By the definition of a nasty game, in any possible mixed (or pure) strategy equilibrium at least one subset S of players must be receiving less than their security value. Therefore, if they were to each pick the following algorithm:
Play my part in the strategy that gives S our security value.
Share any pay-offs necessary to ensure everybody in S gets more than they would have done before.
They will all get more than they got before.
I hope I didn’t confuse anyone by just saying Nash Equilibrium without specifying that it had to be strong (which are the kind of Nash Equilibria that are referred to in the original post). The theorem that Nash Equilibria always exist only applies to Weak Nash Equilibria.
Incidentally, at the time I made the above post my proof was hideously long and complicated, I am slightly ashamed of how long it took me to spot this one.

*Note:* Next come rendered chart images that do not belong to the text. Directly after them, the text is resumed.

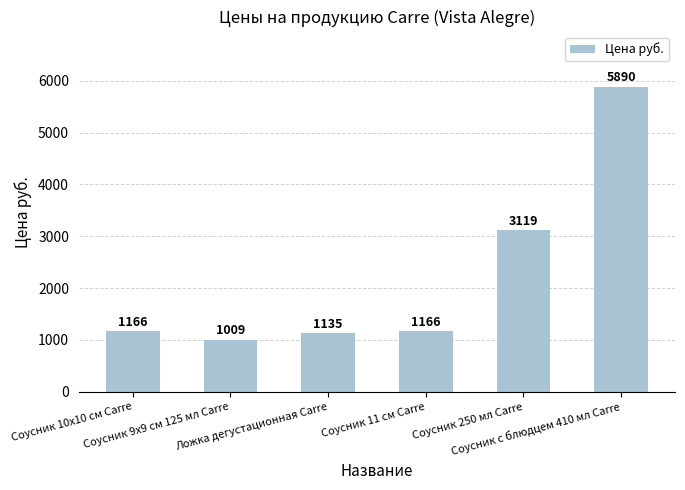

What is the ratio of the value at Ложка дегустационная Carre to the value at Соусник 250 мл Carre?

0.4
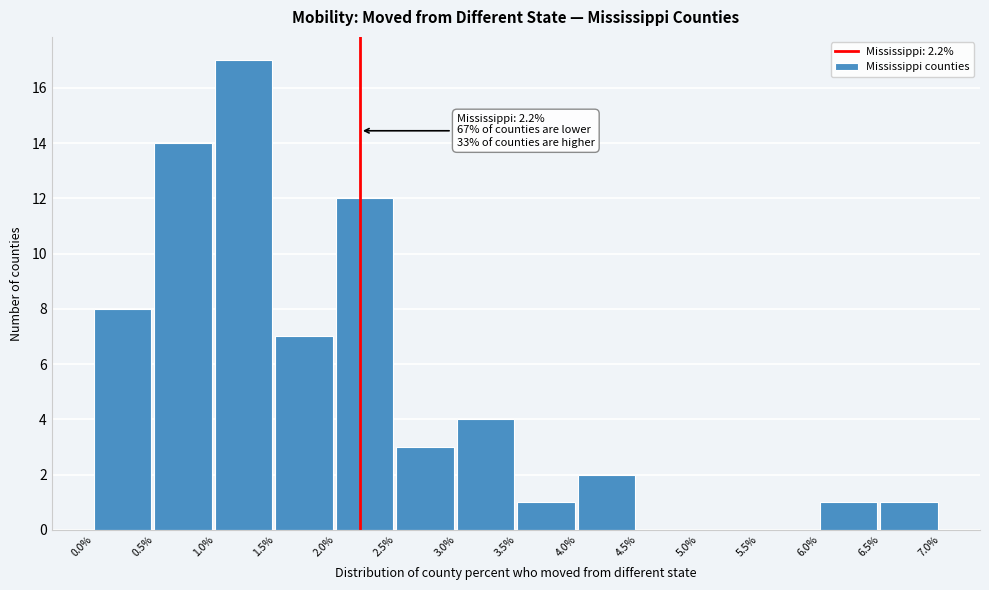

Which range on the x-axis has the tallest bar?

1.0% to 1.5%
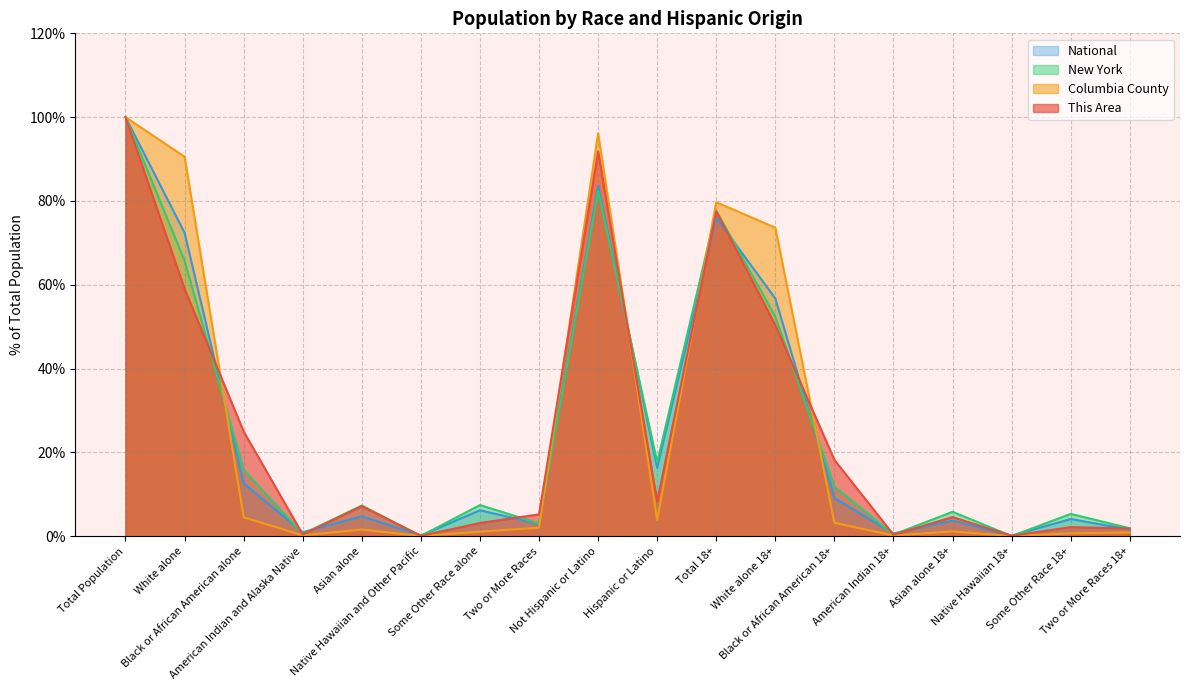

What is the sum of all National values?

451.9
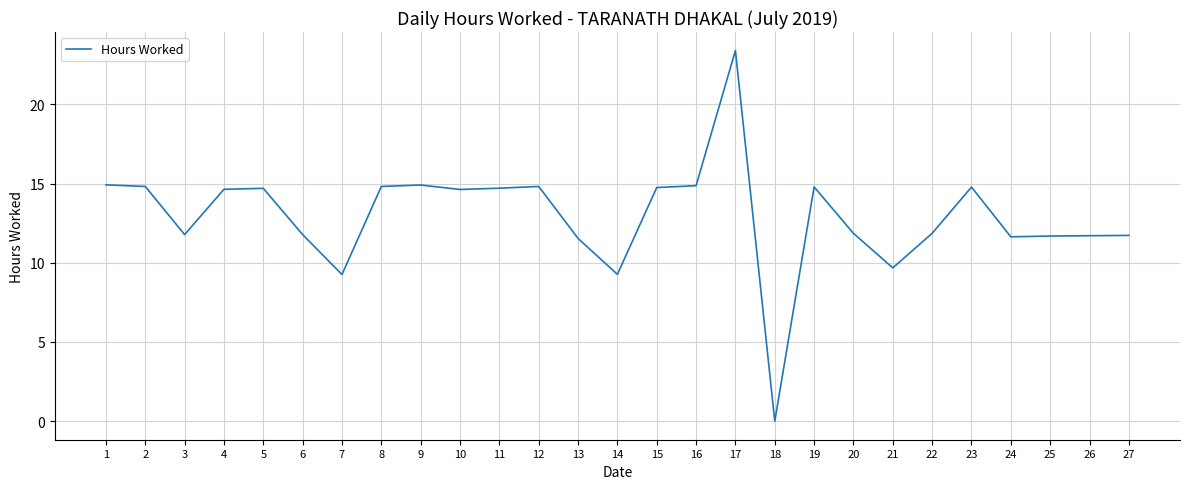

What is the difference between the maximum and minimum values?

23.4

If its any consolation, I’ve found that the nasty games actually don’t have Nash Equilibria if you view algorithms as strategies, so FF is as good as it gets.

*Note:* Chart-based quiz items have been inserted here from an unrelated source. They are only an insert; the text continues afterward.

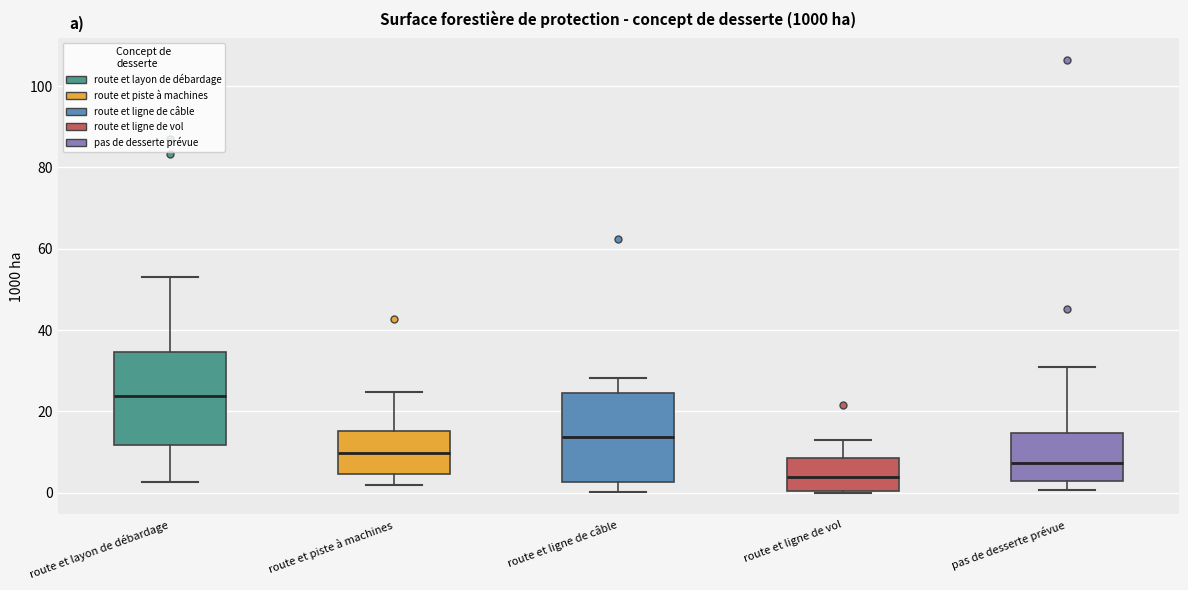

Reading left to right, transcribe this box plot: for each box, give where its median line is, the range the box spans, and where its two whiskers end, as read against the y-axis. The values are not printed on the chart, so give them approximately, as read against the axis.

route et layon de débardage: median 24, box 12 to 34, whiskers 2 to 54
route et piste à machines: median 10, box 4 to 16, whiskers 2 to 24
route et ligne de câble: median 14, box 2 to 24, whiskers 0 to 28
route et ligne de vol: median 4, box 0 to 8, whiskers 0 to 14
pas de desserte prévue: median 8, box 2 to 14, whiskers 0 to 32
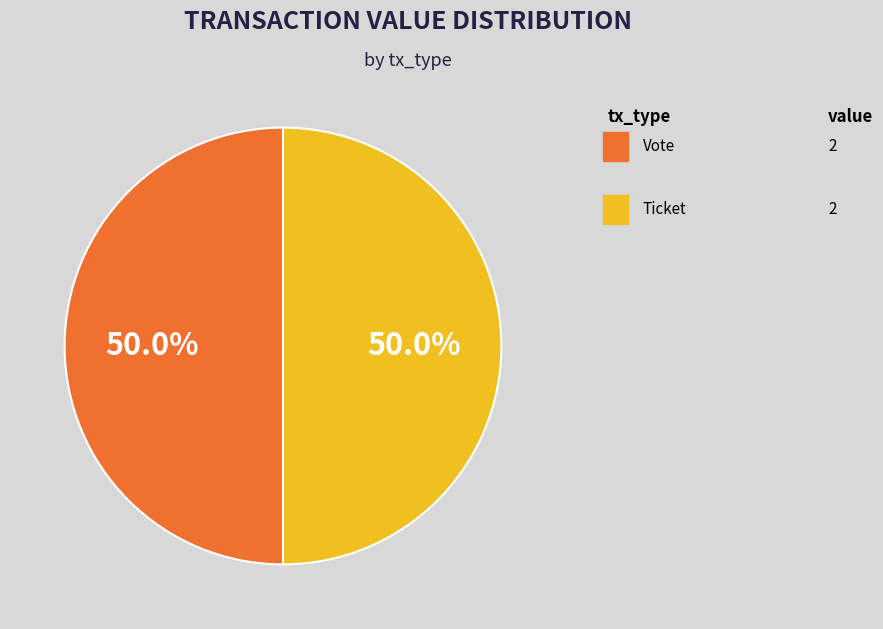

How many slices are in this pie chart?

2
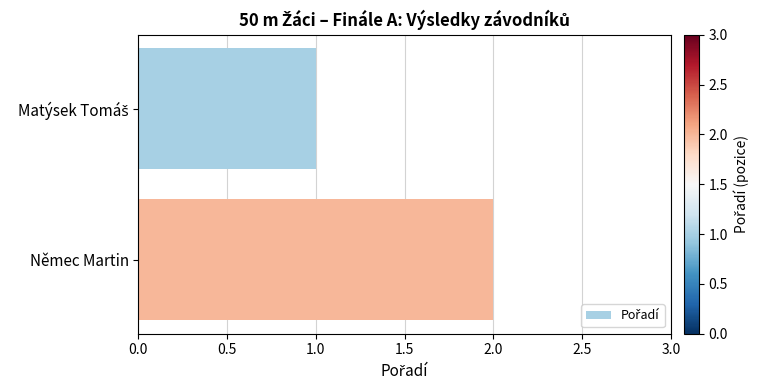

The value at Němec Martin is 2. True or false?

True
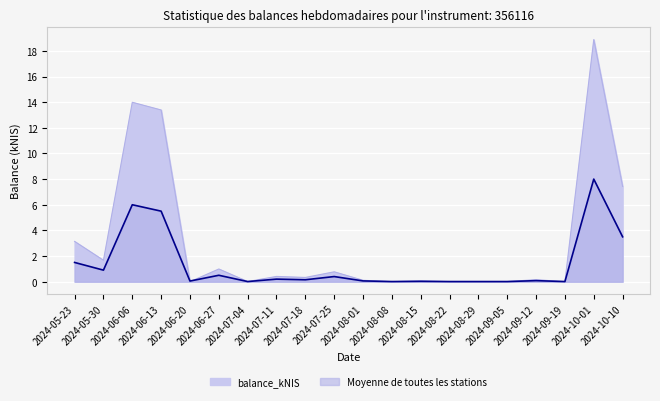

What is the value of the balance_kNIS point at the 1st from the left?

3.1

Could you give a proof of that?
By the definition of a nasty game, in any possible mixed (or pure) strategy equilibrium at least one subset S of players must be receiving less than their security value. Therefore, if they were to each pick the following algorithm:
Play my part in the strategy that gives S our security value.

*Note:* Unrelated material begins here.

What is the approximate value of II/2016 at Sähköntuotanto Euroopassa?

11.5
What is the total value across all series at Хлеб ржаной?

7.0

Share any pay-offs necessary to ensure everybody in S gets more than they would have done before.
They will all get more than they got before.
I hope I didn’t confuse anyone by just saying Nash Equilibrium without specifying that it had to be strong (which are the kind of Nash Equilibria that are referred to in the original post). The theorem that Nash Equilibria always exist only applies to Weak Nash Equilibria.
Incidentally, at the time I made the above post my proof was hideously long and complicated, I am slightly ashamed of how long it took me to spot this one.
Do you mean Strong Nash Equilibria? I’ve read that it’s been proven that every possible game has at least one Nash Equilibrium.
Yes, I do mean that, although I’m not sure the proof extends to games with infinite numbers of strategies.